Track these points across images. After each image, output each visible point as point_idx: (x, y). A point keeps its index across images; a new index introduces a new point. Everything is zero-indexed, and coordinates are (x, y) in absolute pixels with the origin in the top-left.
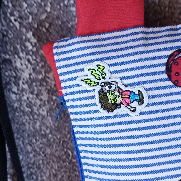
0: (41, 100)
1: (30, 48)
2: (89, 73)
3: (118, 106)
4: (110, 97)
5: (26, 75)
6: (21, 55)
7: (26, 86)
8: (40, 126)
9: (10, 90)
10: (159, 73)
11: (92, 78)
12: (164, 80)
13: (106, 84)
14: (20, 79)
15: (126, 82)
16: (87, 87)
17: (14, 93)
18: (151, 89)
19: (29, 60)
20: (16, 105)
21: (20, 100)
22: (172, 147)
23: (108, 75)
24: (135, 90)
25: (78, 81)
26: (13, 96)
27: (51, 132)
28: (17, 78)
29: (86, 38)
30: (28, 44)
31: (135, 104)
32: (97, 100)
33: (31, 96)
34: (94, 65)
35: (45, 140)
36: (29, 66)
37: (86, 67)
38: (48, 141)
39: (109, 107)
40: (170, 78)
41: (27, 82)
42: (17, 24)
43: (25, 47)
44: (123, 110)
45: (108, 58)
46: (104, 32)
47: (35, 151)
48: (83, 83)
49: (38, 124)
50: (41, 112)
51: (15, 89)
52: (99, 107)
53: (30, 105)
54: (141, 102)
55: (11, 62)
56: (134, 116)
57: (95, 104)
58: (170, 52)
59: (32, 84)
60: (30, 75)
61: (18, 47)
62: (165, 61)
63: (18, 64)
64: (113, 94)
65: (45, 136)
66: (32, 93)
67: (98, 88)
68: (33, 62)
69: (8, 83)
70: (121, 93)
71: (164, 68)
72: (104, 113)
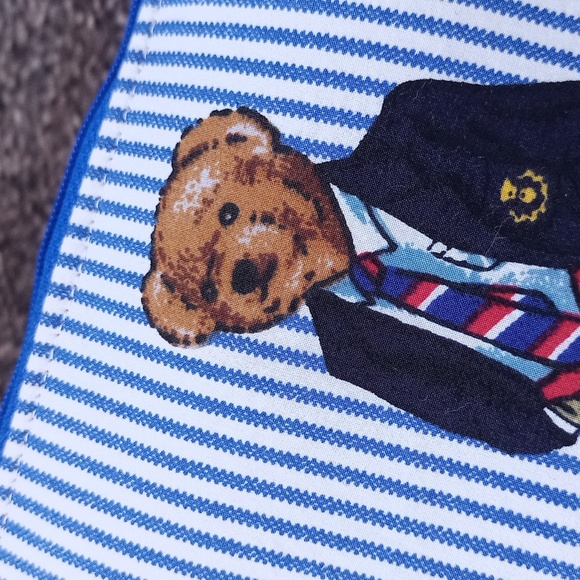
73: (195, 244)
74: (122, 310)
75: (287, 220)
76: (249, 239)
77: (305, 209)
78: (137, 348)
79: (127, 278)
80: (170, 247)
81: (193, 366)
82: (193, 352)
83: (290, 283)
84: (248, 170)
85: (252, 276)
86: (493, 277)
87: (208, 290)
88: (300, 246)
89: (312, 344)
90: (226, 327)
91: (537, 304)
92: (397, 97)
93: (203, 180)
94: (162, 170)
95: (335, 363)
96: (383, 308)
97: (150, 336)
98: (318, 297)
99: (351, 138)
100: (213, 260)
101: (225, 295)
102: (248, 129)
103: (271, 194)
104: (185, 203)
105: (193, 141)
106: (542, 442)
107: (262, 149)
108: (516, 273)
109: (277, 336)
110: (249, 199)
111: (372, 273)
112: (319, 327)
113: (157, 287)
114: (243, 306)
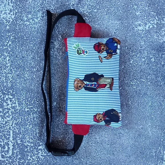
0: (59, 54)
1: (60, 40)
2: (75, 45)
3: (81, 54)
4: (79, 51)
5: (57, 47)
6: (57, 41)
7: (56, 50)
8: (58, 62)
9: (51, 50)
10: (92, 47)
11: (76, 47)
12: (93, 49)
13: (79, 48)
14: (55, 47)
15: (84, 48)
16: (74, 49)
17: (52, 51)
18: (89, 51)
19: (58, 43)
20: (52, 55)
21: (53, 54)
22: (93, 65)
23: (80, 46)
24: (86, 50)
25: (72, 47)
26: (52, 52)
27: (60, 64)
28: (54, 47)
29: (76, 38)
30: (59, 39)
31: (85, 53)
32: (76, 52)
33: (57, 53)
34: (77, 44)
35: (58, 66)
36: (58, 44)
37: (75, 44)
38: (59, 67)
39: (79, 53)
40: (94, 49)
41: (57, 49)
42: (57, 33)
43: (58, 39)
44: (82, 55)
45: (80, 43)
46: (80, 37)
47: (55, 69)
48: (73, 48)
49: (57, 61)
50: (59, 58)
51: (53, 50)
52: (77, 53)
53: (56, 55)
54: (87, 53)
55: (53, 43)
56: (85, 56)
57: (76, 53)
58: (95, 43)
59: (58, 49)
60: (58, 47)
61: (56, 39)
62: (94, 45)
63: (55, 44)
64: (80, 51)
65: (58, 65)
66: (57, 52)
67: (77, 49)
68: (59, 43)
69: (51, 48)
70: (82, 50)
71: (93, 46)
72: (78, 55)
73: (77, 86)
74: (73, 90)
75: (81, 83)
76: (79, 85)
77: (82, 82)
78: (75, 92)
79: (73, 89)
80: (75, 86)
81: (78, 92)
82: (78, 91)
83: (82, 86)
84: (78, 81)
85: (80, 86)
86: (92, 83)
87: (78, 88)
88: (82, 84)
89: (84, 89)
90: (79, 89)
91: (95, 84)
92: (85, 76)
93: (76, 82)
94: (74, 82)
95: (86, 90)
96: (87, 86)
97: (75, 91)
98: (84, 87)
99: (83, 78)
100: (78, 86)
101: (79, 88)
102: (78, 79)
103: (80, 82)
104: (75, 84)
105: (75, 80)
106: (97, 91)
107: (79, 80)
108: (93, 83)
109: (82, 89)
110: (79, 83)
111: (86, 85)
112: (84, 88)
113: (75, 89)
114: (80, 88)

--

▶ _Assignment_
In the entries above, find the line with "9: (10, 90)" and the line with "26: (13, 96)", then set down exactly those two and every line between them, nothing else.

▶ _Result below_
9: (10, 90)
10: (159, 73)
11: (92, 78)
12: (164, 80)
13: (106, 84)
14: (20, 79)
15: (126, 82)
16: (87, 87)
17: (14, 93)
18: (151, 89)
19: (29, 60)
20: (16, 105)
21: (20, 100)
22: (172, 147)
23: (108, 75)
24: (135, 90)
25: (78, 81)
26: (13, 96)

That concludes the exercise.